● **Your assignment**: Copy every line of text in the records below word for word, keeping the same line breaks. Leave the pictures out.

● **Task inputs**:
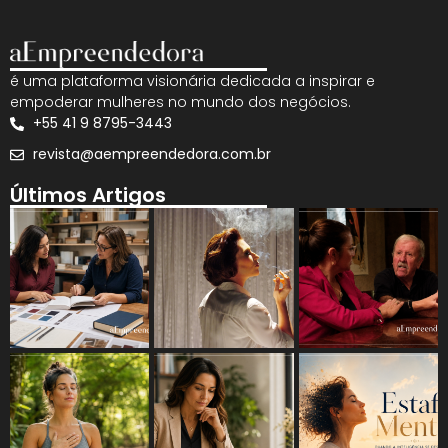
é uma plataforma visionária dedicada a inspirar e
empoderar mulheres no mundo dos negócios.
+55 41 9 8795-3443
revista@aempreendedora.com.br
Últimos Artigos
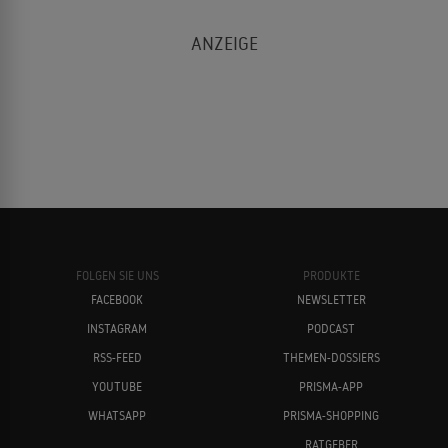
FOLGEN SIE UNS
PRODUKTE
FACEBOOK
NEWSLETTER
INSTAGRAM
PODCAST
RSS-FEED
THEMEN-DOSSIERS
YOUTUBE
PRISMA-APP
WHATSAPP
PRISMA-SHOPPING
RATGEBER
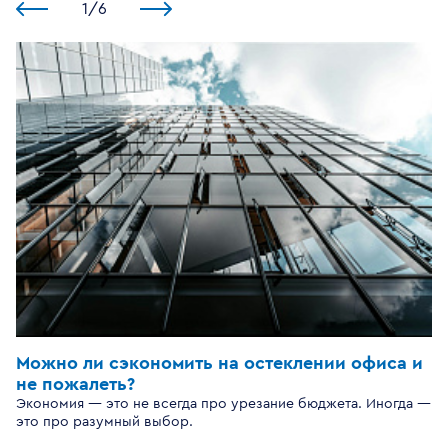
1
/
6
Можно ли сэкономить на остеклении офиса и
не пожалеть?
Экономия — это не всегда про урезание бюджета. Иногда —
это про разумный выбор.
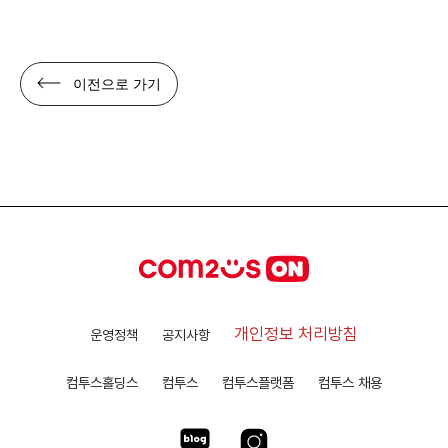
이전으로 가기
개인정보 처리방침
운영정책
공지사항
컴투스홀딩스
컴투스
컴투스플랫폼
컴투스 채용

● **Solution for this task**:
é uma plataforma visionária dedicada a inspirar e
empoderar mulheres no mundo dos negócios.
+55 41 9 8795-3443
revista@aempreendedora.com.br
Últimos Artigos
FOLGEN SIE UNS
PRODUKTE
FACEBOOK
NEWSLETTER
INSTAGRAM
PODCAST
RSS-FEED
THEMEN-DOSSIERS
YOUTUBE
PRISMA-APP
WHATSAPP
PRISMA-SHOPPING
RATGEBER
1
/
6
Можно ли сэкономить на остеклении офиса и
не пожалеть?
Экономия — это не всегда про урезание бюджета. Иногда —
это про разумный выбор.
이전으로 가기
개인정보 처리방침
운영정책
공지사항
컴투스홀딩스
컴투스
컴투스플랫폼
컴투스 채용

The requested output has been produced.